Утро красит нежным светом… Воспоминания о Москве 1920–1930-х годов | страница 27
Вскоре наш помойщик обзавелся «женой» – рваной, растрепанной и немытой бабой. Можно было лицезреть, как перед сном прямо на помойке они по-семейному распивали пол-литра водки, закусывая хлебом и солеными огурцами. Жену прозвали «помойщица». Асе, маленькой соседской девочке, мать грозила: «Не будешь слушаться – отдам тебя помойщице». Перспектива, действительно, была не из приятных. Ася пугалась, затихала.
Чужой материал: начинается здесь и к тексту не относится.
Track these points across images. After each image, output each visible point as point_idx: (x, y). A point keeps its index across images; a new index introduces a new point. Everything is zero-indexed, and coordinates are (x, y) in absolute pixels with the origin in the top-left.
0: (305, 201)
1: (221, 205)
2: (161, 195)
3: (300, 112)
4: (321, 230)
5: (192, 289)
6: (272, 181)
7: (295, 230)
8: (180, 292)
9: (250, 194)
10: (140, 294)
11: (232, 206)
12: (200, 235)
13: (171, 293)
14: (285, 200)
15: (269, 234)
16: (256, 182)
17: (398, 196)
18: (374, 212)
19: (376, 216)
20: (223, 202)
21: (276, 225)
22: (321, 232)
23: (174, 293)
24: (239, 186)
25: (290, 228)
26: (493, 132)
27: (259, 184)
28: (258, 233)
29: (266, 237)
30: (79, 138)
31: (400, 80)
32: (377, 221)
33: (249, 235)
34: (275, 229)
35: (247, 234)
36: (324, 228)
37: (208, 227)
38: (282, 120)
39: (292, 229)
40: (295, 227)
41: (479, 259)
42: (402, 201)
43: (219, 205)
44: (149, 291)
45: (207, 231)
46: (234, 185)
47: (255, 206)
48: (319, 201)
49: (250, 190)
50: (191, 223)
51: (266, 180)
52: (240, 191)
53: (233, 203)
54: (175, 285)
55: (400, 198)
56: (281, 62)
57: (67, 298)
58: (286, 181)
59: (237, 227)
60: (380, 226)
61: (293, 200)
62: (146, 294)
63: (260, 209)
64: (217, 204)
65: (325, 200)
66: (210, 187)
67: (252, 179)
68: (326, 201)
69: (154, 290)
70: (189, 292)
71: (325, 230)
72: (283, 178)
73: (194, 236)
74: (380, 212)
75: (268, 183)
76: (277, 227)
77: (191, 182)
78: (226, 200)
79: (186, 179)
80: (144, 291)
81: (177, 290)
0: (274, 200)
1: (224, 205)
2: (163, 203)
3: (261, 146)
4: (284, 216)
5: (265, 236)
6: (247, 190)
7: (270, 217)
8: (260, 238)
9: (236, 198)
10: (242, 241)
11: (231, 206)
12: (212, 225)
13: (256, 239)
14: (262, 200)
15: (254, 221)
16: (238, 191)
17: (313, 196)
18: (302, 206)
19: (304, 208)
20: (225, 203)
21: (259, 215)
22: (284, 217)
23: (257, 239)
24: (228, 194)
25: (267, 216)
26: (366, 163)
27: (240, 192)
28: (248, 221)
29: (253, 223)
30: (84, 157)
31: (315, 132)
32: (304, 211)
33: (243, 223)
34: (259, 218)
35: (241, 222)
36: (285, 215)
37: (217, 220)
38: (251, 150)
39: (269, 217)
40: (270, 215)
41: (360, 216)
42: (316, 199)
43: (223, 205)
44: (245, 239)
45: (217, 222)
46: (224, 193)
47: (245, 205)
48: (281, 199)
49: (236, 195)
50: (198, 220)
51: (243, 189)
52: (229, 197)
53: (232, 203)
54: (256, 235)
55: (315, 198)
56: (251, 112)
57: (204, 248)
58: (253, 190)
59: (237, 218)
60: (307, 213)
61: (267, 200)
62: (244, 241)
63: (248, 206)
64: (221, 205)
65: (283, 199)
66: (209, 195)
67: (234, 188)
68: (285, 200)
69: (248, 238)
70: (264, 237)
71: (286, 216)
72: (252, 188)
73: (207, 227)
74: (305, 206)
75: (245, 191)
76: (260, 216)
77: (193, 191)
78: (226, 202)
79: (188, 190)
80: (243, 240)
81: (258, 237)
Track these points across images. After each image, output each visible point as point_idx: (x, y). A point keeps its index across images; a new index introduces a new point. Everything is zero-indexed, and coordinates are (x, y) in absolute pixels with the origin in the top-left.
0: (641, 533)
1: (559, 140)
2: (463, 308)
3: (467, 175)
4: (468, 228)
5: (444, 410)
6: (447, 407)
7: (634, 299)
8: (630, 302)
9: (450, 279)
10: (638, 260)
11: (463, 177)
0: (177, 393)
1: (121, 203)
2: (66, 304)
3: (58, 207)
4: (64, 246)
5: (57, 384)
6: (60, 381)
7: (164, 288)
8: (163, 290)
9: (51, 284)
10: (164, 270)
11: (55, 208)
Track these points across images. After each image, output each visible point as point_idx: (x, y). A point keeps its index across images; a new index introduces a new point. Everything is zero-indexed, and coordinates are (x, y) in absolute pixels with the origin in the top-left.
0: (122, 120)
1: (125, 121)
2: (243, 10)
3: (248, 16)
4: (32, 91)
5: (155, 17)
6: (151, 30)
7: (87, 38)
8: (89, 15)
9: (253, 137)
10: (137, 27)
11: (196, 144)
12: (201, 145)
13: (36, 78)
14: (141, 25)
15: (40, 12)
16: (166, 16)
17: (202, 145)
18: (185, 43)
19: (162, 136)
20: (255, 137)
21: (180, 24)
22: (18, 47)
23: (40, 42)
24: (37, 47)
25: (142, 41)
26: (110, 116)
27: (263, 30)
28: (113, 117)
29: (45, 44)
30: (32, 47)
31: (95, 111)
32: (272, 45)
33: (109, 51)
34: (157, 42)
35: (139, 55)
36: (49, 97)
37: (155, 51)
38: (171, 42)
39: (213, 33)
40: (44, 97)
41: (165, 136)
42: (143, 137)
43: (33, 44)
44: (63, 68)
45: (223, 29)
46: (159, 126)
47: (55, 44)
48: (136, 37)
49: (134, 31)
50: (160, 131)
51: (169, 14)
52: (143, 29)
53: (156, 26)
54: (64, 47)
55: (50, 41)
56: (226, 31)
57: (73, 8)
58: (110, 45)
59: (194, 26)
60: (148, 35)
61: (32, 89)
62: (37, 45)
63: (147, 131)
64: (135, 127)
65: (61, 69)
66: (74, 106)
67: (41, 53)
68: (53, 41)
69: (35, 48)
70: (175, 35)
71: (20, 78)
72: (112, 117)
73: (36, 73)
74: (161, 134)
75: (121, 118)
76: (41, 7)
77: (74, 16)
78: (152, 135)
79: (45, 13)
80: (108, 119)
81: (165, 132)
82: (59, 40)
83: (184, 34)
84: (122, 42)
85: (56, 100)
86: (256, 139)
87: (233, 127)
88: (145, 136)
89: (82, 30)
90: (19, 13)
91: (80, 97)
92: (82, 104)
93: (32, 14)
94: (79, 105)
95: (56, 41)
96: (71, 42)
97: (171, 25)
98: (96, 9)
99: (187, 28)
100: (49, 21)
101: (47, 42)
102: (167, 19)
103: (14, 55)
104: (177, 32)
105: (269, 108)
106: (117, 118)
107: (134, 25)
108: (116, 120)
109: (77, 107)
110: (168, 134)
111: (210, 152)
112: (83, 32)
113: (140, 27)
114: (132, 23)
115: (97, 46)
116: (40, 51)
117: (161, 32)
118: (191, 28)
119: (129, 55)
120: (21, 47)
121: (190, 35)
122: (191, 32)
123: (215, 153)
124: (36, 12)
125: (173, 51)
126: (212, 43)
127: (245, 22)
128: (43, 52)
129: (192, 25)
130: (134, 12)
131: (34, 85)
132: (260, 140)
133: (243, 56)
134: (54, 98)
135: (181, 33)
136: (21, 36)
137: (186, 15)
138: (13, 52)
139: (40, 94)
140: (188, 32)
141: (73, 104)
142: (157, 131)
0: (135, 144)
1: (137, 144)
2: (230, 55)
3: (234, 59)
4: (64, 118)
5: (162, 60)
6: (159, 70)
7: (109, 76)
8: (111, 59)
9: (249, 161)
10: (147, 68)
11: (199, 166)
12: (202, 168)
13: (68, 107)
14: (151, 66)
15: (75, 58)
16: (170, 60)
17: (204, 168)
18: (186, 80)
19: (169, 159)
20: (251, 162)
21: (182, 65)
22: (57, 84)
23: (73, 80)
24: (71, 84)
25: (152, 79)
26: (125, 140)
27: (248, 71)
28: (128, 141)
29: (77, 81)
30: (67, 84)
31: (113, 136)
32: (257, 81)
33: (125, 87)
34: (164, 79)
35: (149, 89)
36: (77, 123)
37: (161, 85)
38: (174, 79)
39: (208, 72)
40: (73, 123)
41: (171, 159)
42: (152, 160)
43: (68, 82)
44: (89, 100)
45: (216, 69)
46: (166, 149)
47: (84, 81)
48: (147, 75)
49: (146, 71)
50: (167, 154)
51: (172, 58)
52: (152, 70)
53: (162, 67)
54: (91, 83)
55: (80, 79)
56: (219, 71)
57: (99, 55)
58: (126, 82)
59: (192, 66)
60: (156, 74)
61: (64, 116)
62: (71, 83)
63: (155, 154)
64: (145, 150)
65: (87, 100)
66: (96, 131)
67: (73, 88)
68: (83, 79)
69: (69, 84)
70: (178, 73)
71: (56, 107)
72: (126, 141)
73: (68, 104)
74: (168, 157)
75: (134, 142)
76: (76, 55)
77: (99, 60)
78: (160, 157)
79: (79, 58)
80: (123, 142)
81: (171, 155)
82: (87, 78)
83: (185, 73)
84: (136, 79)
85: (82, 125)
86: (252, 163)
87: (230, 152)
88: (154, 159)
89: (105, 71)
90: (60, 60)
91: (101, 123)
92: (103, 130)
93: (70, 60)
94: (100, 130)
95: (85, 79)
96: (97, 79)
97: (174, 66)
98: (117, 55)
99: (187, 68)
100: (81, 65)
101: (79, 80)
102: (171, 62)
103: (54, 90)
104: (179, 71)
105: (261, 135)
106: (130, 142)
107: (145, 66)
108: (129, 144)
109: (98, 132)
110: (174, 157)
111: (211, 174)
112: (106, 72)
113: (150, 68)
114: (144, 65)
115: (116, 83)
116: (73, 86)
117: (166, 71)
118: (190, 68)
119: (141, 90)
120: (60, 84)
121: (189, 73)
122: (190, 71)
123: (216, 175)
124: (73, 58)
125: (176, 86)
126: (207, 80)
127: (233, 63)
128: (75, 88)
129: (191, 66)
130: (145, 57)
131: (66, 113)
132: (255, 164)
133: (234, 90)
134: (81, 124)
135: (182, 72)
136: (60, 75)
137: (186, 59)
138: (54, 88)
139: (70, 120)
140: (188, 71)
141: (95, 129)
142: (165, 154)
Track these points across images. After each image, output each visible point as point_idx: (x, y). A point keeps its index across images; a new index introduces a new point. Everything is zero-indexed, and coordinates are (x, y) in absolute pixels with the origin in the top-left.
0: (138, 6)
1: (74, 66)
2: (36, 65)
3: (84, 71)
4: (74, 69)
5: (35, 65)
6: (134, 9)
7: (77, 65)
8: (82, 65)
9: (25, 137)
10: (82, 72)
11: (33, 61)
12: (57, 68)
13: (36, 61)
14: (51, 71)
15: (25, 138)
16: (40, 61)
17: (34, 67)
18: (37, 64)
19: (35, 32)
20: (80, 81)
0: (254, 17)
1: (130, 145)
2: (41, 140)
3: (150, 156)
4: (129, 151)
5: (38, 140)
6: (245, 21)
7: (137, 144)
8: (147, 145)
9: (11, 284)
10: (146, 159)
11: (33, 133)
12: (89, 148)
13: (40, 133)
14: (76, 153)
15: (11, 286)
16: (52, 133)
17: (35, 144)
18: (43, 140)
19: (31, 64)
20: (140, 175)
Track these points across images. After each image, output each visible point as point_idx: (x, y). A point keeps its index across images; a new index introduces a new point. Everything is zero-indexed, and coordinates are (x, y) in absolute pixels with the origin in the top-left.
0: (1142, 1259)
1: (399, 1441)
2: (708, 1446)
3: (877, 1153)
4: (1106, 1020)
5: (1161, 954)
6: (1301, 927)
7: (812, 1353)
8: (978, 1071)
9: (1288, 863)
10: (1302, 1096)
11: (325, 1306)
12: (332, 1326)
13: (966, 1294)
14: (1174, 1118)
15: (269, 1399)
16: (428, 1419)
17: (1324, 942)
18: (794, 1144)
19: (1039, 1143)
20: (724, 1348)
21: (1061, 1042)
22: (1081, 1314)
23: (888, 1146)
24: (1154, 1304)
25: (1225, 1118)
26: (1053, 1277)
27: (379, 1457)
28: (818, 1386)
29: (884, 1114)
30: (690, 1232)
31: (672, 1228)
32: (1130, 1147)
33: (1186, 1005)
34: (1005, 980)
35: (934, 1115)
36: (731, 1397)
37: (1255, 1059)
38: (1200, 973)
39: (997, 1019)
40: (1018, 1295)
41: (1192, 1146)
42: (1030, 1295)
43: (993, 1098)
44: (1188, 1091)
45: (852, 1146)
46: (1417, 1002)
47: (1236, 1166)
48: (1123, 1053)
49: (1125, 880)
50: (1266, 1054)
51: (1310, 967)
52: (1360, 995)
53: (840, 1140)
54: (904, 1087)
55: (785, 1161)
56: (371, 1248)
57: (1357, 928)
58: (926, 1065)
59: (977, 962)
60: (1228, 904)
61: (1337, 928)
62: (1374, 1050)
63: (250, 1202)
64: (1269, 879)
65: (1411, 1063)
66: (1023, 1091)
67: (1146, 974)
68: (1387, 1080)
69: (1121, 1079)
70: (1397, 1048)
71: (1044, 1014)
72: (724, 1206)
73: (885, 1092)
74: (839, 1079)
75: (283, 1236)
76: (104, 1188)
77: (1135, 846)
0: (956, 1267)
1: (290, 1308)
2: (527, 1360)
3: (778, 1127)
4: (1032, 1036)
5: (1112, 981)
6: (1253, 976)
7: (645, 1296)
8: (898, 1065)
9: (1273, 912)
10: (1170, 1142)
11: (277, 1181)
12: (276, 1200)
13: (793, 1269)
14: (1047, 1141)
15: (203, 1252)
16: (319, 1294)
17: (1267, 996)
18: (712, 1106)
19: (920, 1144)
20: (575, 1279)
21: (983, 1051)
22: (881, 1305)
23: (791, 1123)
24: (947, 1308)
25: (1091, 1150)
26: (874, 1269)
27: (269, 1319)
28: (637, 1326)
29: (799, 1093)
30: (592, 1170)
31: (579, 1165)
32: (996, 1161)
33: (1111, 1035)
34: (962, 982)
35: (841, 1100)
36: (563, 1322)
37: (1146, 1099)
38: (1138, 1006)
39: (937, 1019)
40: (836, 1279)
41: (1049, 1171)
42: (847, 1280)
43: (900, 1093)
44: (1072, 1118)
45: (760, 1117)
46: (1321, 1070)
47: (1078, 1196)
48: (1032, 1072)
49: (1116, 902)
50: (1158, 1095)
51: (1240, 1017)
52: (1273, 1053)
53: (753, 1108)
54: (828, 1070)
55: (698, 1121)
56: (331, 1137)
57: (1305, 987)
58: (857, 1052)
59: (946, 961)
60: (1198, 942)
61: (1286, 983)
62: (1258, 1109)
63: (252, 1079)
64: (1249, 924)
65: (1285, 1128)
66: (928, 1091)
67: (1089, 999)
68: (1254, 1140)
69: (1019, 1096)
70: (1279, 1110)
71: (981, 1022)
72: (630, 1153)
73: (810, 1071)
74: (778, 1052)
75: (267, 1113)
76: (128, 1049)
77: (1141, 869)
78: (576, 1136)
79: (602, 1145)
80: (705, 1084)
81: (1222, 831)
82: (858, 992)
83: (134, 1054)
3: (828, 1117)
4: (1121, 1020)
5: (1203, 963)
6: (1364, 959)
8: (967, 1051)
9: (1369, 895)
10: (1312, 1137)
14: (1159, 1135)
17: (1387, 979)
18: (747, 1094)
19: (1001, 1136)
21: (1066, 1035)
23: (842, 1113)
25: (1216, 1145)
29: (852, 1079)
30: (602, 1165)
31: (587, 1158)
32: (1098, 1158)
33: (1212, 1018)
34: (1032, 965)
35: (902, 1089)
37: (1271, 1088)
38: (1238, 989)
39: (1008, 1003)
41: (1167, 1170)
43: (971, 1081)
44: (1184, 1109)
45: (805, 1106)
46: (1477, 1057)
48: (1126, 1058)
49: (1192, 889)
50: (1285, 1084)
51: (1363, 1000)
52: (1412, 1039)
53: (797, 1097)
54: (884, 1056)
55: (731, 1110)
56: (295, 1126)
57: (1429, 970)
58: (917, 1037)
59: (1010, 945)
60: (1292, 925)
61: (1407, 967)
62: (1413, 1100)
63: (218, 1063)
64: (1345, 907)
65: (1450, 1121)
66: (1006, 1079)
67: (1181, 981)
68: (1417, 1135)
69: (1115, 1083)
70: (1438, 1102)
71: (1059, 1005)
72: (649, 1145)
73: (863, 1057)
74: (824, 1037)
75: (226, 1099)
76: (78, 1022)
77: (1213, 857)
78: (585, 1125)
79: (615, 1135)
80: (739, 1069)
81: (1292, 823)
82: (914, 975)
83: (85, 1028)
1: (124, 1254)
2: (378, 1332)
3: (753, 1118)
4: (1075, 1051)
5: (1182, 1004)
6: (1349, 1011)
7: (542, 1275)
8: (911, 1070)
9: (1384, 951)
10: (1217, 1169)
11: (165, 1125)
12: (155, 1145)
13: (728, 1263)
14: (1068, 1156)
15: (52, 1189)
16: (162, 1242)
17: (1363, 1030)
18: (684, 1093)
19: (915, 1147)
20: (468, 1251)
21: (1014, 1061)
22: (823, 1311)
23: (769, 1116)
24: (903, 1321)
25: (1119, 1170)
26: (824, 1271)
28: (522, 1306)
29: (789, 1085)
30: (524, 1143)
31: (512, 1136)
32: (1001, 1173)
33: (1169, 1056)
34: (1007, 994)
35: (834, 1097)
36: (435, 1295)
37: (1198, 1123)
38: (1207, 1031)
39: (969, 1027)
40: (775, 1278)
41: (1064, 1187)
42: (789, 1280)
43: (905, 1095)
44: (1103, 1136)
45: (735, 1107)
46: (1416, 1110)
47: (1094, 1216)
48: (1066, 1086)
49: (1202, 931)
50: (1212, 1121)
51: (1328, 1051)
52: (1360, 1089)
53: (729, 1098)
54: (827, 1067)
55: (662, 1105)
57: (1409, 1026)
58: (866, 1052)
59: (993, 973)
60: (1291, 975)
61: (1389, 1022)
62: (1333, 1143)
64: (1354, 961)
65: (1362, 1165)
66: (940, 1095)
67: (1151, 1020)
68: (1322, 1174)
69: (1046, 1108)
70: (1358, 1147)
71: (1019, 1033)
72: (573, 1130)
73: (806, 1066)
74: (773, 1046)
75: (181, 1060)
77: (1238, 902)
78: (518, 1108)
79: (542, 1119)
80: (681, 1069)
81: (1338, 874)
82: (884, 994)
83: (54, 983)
Откуда взялись помойщики? Говорили о них разное. Некоторые считали их безработными, но безработица к моменту их появления была уже почти ликвидирована, а в разгар безработицы никаких помойщиков никто не видел. Другие говорили, что это раскулаченные крестьяне, бежавшие от ссылки. Однако опустившиеся и неряшливые бродяги были мало похожи на домовитых и хозяйственных кулаков, недавних сельских богачей. Скорее всего это были отбывшие свой срок арестанты, не нашедшие себе места в жизни. Возможно, массовое появление помойщиков было вызвано какой-нибудь амнистией того времени. Так или иначе, помойщики внезапно всплыли на поверхность и так же неожиданно, в одночасье, и исчезли – в 1932 или 1933 годах.
7
Кони и автомобили
В глубокий наш двор редко-редко заезжал автомобиль. Как правило, это был «таксомотор», по-современному – такси. В корпусе жило немало ответработников, но не помню, чтобы за кем-то из них была закреплена персональная автомашина. Времена были демократические, даже обладатели «трёх ромбов» отправлялись на работу пешком или городским транспортом.
Таксомоторами были обычно открытые автомашины заграничных фирм: маленький итальянский «Фиат», остроносый австрийский «Штайр» или тапирообразный, со срезанным радиатором французский «Рено». Шофер в кожаном шлеме со стеклами и в крагах казался нам, детям, пришельцем из другого мира, сейчас бы сказали – инопланетянином.
Каждый приезд автомобиля становился для детворы, особенно мальчишек, сенсацией. Мгновенно вокруг машины собирались десятки ребят, гам стоял невообразимый. Редкостный экипаж подвергался тщательному и восторженному осмотру и, когда отворачивался шофер, благоговейному ощупыванию. Как только шофер чуть отходил, наиболее наглые и ловкие бросались к торчащей у дверцы резиновой груше-клаксону и нажимали на нее – раздавался резкий, рвущий уши сигнал, казавшийся божественной музыкой. Молчаливый, невозмутимый шофер сердито оглядывался – вся толпа во главе с пунцовым смельчаком, коснувшимся запретного клаксона, быстро отступала. Пока машина не уезжала, толпа вокруг нее не расходилась. За отъехавшей машиной многие бросались вслед, пытаясь зацепиться на задке, где было укреплено запасное колесо, но это редко кому удавалось. Проехаться в самой автомашине было мечтой заветной, но неисполнимой. Как дивное видение, автомобиль скрывался за воротами, оставляя после себя быстро рассеивающийся вонючий дым и долго не исчезающие впечатления.